[Textauszug]
--------------------------------

Kein Platz für Vorurteile

Auf Interesse und positive Resonanz bei einem Teil der Ockfener Bevölkerung ist der Informationsabend der Lebenshilfe, Kreisvereinigung Trier-Saarburg, am Mittwoch im Bürgerhaus gestoßen. Ausführlich und sehr behutsam informierten Vertreter der Lebenshilfe sowie der Ortsbürgermeister über den Plan der Lebenshilfe, geistig behinderte Menschen in die ehemalige Abtei St. Martin einzumieten.

 In die Abtei St. Martin werden geistig behinderte Menschen der Lebenshilfe einziehen. TV-Foto: Hermann Pütz

In die Abtei St. Martin werden geistig behinderte Menschen der Lebenshilfe einziehen. TV-Foto: Hermann Pütz

Ockfen. Die Abtei St. Martin im Ortskern von Ockfen wird aus ihrem Dornröschenschlaf erweckt. Seit zehn Jahren steht das Gebäude leer und blieb bis heute ungenutzt. Als Außengutshof vom Kloster St. Martin in Trier errichtet, durchlebte das Anwesen eine wechselvolle Geschichte, ging in Privatbesitz über, war Weingut und zuletzt Hotel-Restaurant.

Eine 14- oder 15-köpfige Eigentümergemeinschaft hat bis dato die Hand auf den 21 mit kleinen Küchen und Bädern ausgestatteten Appartements, die zwischen 27 und 38 Quadratmetern groß sind.

"Seit langer Zeit schon versuchen die Eigentümer, das Anwesen zu verkaufen", berichtet Ortsbürgermeister Leo Steinmetz dem TV. Das scheint nun zu klappen.

Die Kreisvereinigung der Lebenshilfe bemüht sich derzeit darum, das Anwesen plus nebenstehenden Schuppen, der einem Ockfener gehöre, zu kaufen, erläutert Geschäftsführer Alfred Gerardy.

--------------------------------

[Einträge des Annotationsdatensatzes]
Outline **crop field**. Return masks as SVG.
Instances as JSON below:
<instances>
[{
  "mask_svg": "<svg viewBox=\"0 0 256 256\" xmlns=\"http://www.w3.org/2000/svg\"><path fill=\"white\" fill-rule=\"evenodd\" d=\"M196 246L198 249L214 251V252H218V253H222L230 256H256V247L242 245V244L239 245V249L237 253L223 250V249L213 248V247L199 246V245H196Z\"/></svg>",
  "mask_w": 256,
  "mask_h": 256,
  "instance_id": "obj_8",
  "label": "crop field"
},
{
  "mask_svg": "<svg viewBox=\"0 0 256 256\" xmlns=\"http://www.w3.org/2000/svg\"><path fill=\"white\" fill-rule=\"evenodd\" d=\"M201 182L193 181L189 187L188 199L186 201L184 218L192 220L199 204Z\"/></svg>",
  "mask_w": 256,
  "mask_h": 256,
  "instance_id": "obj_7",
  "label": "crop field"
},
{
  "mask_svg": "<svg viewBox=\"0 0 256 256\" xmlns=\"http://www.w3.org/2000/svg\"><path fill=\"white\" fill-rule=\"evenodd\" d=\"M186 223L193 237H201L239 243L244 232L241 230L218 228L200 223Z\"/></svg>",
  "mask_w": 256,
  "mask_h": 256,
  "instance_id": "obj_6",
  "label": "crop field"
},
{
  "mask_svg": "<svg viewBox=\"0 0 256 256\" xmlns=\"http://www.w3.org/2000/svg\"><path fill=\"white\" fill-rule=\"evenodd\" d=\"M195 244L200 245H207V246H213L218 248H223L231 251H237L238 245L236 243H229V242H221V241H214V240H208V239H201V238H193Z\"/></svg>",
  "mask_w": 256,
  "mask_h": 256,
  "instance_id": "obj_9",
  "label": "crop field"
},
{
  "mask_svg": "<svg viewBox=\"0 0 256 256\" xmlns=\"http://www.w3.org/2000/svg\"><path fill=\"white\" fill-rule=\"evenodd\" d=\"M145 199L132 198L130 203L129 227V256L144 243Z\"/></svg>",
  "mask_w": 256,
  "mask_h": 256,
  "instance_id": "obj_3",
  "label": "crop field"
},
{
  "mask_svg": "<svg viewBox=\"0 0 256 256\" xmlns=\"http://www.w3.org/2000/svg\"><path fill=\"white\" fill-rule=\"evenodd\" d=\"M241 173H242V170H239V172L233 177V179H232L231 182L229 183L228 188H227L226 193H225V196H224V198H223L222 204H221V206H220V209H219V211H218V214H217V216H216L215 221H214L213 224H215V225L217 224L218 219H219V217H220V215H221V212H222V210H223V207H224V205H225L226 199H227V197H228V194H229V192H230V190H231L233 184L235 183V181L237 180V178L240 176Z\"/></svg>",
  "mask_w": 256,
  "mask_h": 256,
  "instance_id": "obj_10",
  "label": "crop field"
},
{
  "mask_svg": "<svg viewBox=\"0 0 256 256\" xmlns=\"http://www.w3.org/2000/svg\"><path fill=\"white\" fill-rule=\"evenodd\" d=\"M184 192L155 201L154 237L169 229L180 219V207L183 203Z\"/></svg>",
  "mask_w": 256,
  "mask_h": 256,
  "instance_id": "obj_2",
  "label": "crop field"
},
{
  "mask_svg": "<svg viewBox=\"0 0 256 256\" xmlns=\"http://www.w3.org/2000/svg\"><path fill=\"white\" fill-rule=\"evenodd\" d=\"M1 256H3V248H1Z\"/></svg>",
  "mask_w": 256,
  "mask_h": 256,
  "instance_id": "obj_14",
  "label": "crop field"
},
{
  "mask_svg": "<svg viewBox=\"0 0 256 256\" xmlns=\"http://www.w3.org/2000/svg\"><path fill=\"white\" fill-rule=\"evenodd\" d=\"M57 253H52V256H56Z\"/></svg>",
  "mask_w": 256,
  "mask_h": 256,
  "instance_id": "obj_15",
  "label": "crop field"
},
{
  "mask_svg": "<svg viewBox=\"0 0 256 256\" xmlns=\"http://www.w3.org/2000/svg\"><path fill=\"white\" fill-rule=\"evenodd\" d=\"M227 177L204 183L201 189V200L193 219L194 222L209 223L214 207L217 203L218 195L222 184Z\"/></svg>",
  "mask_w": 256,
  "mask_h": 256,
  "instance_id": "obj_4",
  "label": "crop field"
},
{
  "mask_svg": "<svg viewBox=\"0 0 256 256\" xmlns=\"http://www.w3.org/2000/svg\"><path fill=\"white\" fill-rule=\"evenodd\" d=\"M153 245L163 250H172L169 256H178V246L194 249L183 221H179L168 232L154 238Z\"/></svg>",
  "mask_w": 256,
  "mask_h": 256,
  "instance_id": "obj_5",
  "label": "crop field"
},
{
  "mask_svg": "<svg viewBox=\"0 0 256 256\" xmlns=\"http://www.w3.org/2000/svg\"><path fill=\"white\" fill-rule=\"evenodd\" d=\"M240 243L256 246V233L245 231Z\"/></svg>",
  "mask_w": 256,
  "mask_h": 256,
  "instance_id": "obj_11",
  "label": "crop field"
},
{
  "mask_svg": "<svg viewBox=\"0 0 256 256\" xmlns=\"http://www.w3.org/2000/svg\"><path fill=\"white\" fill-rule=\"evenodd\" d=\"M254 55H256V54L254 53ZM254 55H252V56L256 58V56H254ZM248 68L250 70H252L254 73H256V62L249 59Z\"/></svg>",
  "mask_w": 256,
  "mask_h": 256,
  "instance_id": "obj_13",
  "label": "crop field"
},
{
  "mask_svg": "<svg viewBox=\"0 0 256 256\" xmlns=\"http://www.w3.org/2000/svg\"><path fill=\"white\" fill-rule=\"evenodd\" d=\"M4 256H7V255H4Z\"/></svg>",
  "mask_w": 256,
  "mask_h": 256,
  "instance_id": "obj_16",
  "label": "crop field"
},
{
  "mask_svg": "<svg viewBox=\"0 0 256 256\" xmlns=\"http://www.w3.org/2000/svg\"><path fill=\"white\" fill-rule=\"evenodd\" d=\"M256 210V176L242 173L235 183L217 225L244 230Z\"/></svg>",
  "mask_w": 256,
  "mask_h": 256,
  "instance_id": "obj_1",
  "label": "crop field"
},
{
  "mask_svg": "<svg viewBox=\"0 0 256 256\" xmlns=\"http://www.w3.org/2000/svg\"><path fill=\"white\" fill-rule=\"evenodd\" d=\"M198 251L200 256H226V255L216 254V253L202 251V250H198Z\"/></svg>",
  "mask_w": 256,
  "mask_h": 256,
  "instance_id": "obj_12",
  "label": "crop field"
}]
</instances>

--------------------------------

[Zu erledigende Aufgaben]
**A.** Stimmen die folgenden Aussagen mit dem Artikel über die Abtei St. Martin überein? (i) Das Gebäude steht seit zehn Jahren leer. (ii) Die Appartements sind zwischen 30 und 40 Quadratmeter groß. (iii) Der Schuppen neben dem Anwesen gehört der Lebenshilfe. Antworte jeweils mit Ja oder Nein und zitiere die entscheidenden Worte des Artikels.
**B.** Gib alles vom Anfang der Einträge bis hinunter zu der Zeile, die "246L198 249L214 251V252H218V253H222L230" enthält, unverändert zurück, einschließlich dieser Zeile.

[Lösungen]
**A.**
(i) Ja: „Seit zehn Jahren steht das Gebäude leer“
(ii) Nein: „die zwischen 27 und 38 Quadratmetern groß sind“
(iii) Nein: „der einem Ockfener gehöre“

**B.**
Outline **crop field**. Return masks as SVG.
Instances as JSON below:
<instances>
[{
  "mask_svg": "<svg viewBox=\"0 0 256 256\" xmlns=\"http://www.w3.org/2000/svg\"><path fill=\"white\" fill-rule=\"evenodd\" d=\"M196 246L198 249L214 251V252H218V253H222L230 256H256V247L242 245V244L239 245V249L237 253L223 250V249L213 248V247L199 246V245H196Z\"/></svg>",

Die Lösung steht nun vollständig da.